Fans of badfilm will want to check this one out. This schlock horror-comedy-burlesque hybrid doesn't take itself too seriously, although hero Tod Griffin appears to be taking himself too seriously. It is fascinating to hear his deep and earnest voice, resonating as it does from his skinny chest, as his skinny arms gesticulate.
For counter-point to our under-whelming and over-acting hero, we are treated to the spectacular physical endowments of Irish McCalla, whose performance does not resemble thespian-ism in even the most theoretical sense.
The most likable of our 3 heroes is comic-relief Sammy, played ably by Victor Sen Young, a veteran of many B-films and a former screen son of Charlie Chan. Shortly after this film, Young took the role of Hop Sing in Bonanza, playing a very distasteful stereotype...Young fares better in this film, as there is only one obligatory Chinese joke...the rest being non-denominational wise-cracks and general goofiness.
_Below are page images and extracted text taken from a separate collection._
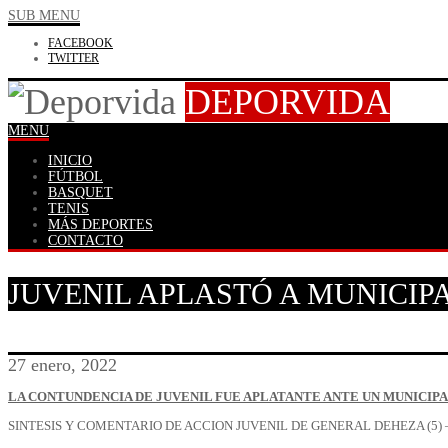
SUB MENU
FACEBOOK
TWITTER
DEPORVIDA
MENU
INICIO
FÚTBOL
BASQUET
TENIS
MÁS DEPORTES
CONTACTO
JUVENIL APLASTÓ A MUNICIP
27 enero, 2022
LA CONTUNDENCIA DE JUVENIL FUE APLATANTE ANTE UN MUNICIPAL 
SINTESIS Y COMENTARIO DE ACCION JUVENIL DE GENERAL DEHEZA (5) – 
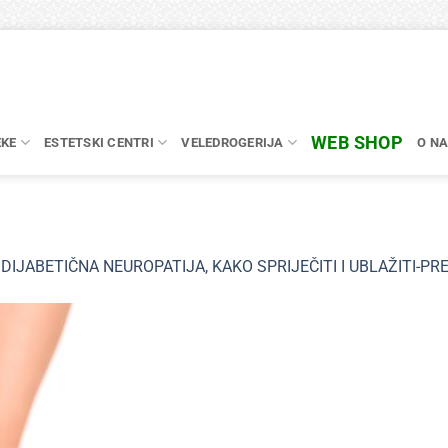
WEB SHOP
EKE
ESTETSKI CENTRI
VELEDROGERIJA
O N
n
DIJABETIČNA NEUROPATIJA, KAKO SPRIJEČITI I UBLAŽITI-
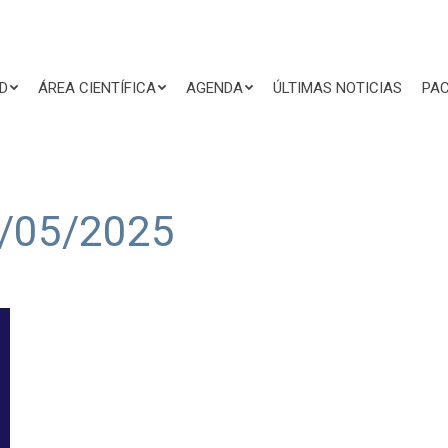
D
ÁREA CIENTÍFICA
AGENDA
ÚLTIMAS NOTICIAS
PAC
/05/2025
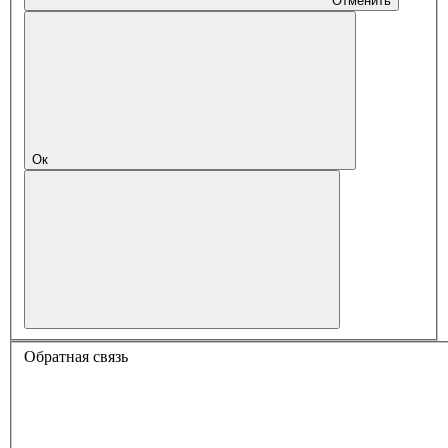
Отменить
Ок
Обратная связь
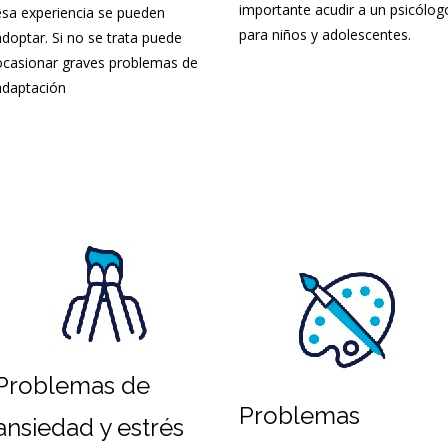
importante acudir a un psicólog
esa experiencia se pueden
para niños y adolescentes.
adoptar. Si no se trata puede
ocasionar graves problemas de
adaptación
Problemas de
Problemas
ansiedad y estrés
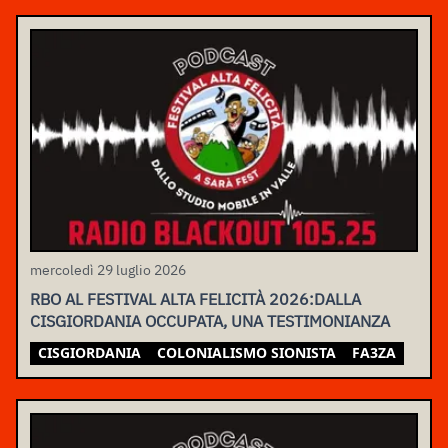
mercoledì 29 luglio 2026
RBO AL FESTIVAL ALTA FELICITÀ 2026:DALLA
CISGIORDANIA OCCUPATA, UNA TESTIMONIANZA
CISGIORDANIA
COLONIALISMO SIONISTA
FA3ZA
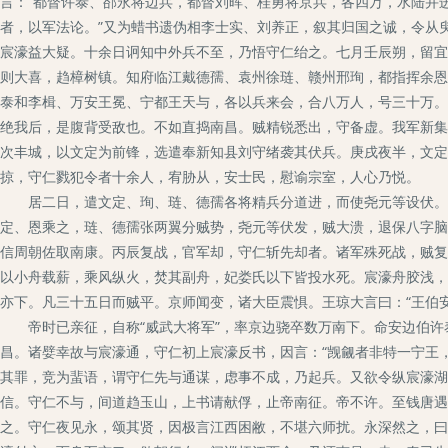
言：“都督许泰、郤永将边兵，都督刘晖、桂勇将京兵，各四万，水陆并
者，以军法论。”又为蜡书遗伪相李士实、刘养正，叙其归国之诚，令从
宸濠益大疑。十余日诇知中外兵不至，乃悟守仁绐之。七月壬辰朔，留宜
则大喜，趋樟树镇。知府临江戴德孺、袁州徐琏、赣州邢珣，都指挥余恩
泰和李楫、万安王冕、宁都王天与，各以兵来会，合八万人，号三十万。
绝我后，是腹背受敌也。不如直捣南昌。贼精锐悉出，守备虚。我军新集
次丰城，以文定为前锋，选遣奉新知县刘守绪袭其伏兵。庚戌夜半，文定
掠，守仁戮犯令者十余人，宥胁从，安士民，慰谕宗室，人心乃悦。
居二日，遣文定、珣、琏、德孺各将精兵分道进，而使尧元等设伏。宸
定、恩乘之，琏、德孺张两翼分贼势，尧元等伏发，贼大溃，退保八字脑
信周朝佐取南康。丙辰复战，官军却，守仁斩先却者。诸军殊死战，贼复
以小舟载薪，乘风纵火，焚其副舟，妃娄氏以下皆投水死。宸濠舟胶浅，
亦下。凡三十五日而贼平。京师闻变，诸大臣震惧。王琼大言曰：“王伯
帝时已亲征，自称“威武大将军”，率京边骁卒数万南下。命安边伯许
昌。诸嬖幸故与宸濠通，守仁初上宸濠反书，因言：“觊觎者非特一宁王
其罪，竞为蜚语，谓守仁先与通谋，虑事不成，乃起兵。又欲令纵宸濠湖
信。守仁不与，间道趋玉山，上书请献俘，止帝南征。帝不许。至钱唐遇
之。守仁夜见永，颂其贤，因极言江西困敝，不堪六师扰。永深然之，曰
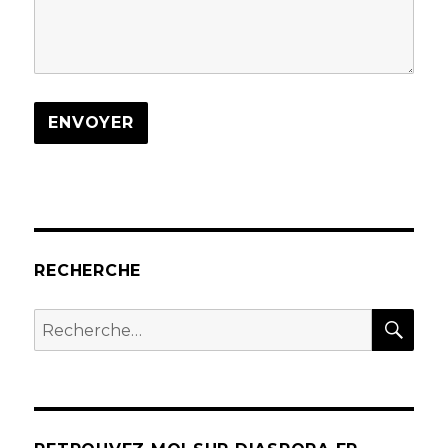
ENVOYER
RECHERCHE
REC
Recherche
pour :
He is a an early version of the Hipster Doofus...alongside Maynard G Krebs and Jughead Jones, paving the way for Cosmo Kramer.
The Mad Nazi Scientist Commandant is fun to watch...very evil, very nuts, very lecherous...and the actor appears to have been drunk during most of the filming...good stuff all around.
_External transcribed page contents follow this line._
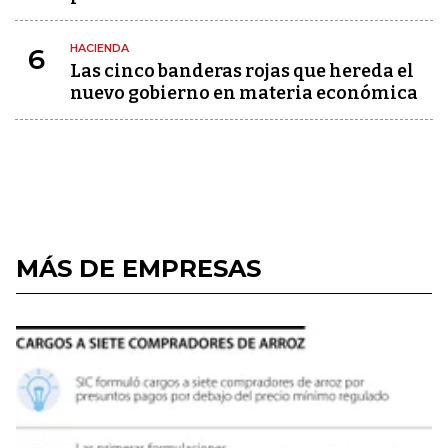
HACIENDA
6
Las cinco banderas rojas que hereda el
nuevo gobierno en materia económica
MÁS DE EMPRESAS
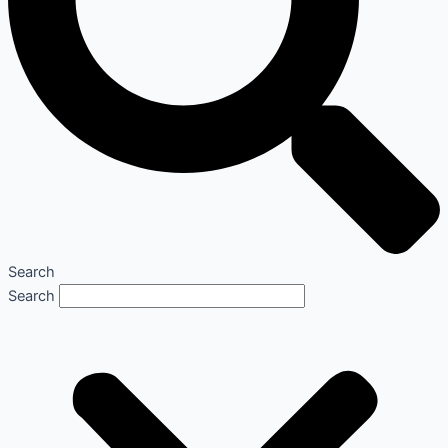
Search
Search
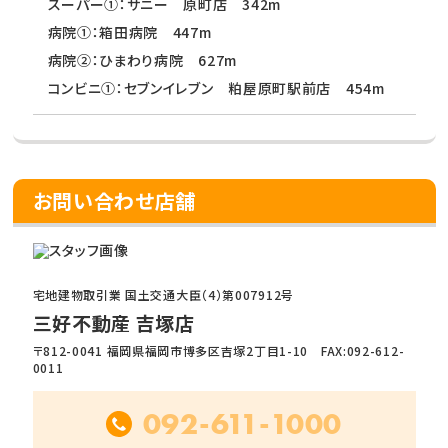
スーパー①：サニー 原町店 342m
病院①：箱田病院 447m
病院②：ひまわり病院 627m
コンビニ①：セブンイレブン 粕屋原町駅前店 454m
お問い合わせ店舗
宅地建物取引業 国土交通大臣（4）第007912号
三好不動産 吉塚店
〒812-0041 福岡県福岡市博多区吉塚2丁目1-10 FAX:092-612-
0011
092-611-1000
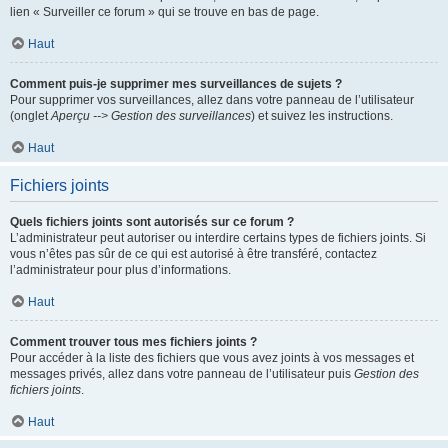
lien « Surveiller ce forum » qui se trouve en bas de page.
Haut
Comment puis-je supprimer mes surveillances de sujets ?
Pour supprimer vos surveillances, allez dans votre panneau de l’utilisateur
(onglet
Aperçu --> Gestion des surveillances
) et suivez les instructions.
Haut
Fichiers joints
Quels fichiers joints sont autorisés sur ce forum ?
L’administrateur peut autoriser ou interdire certains types de fichiers joints. Si
vous n’êtes pas sûr de ce qui est autorisé à être transféré, contactez
l’administrateur pour plus d’informations.
Haut
Comment trouver tous mes fichiers joints ?
Pour accéder à la liste des fichiers que vous avez joints à vos messages et
messages privés, allez dans votre panneau de l’utilisateur puis
Gestion des
fichiers joints
.
Haut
There's some fun cheap monster make-up, and for good measure it's worn by a bunch of burlesque dancers wearing grass skirts and bikini tops. Got to love that. The burlesque dancers are billed in the credits as the Diane Nellis dancers, and most of them thankfully are not wearing the monster make-up, so we see their lovely faces as well as their lovely bodies.
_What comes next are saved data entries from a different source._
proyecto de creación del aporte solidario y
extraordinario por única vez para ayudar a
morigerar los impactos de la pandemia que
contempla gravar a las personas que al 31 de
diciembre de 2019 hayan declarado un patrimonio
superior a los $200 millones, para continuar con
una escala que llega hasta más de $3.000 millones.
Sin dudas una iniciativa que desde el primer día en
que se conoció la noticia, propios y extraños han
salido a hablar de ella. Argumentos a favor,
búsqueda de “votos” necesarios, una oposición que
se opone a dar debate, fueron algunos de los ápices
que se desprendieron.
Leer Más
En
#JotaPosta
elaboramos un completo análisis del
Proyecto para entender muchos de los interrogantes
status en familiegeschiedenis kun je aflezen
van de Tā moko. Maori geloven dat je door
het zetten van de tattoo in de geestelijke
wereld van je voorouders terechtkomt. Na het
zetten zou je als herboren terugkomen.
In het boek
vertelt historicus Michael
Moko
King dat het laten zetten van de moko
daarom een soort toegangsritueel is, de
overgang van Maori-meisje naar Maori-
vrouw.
Now here's a couple questions for the scholars: Who were the Diane Nellis Dancers and what became of them? Who was Diane Nellis and what became of her? They probably had interesting lives, all of them.
The dancers play some kind of strange pale-skinned primitive women, and they perform a sleazy nightclub type 'jungle dance.' This dance lasts for several minutes and is the highlight of the film...this type of cheesecake stuff is incredibly tame compared to what our 12-year-old children can watch on MTV. The dance is a good thing because pretty girls in bikini tops and grass skirts will always be needed by our world.
I have seen plenty of schlock-horror films from this era, and this is the only one I know of that contains an actual cheese-cake burlesque club type dance. It is this innovation to the genre, plus Irish McCalla's endowments and her very brief semi-striptease (a tease striptease, if you will) that she performs early in the pic, that distinguish this film. For surely the infusion of burlesque elements into this epic foreshadows the nudie-horror films that came in the 1960's.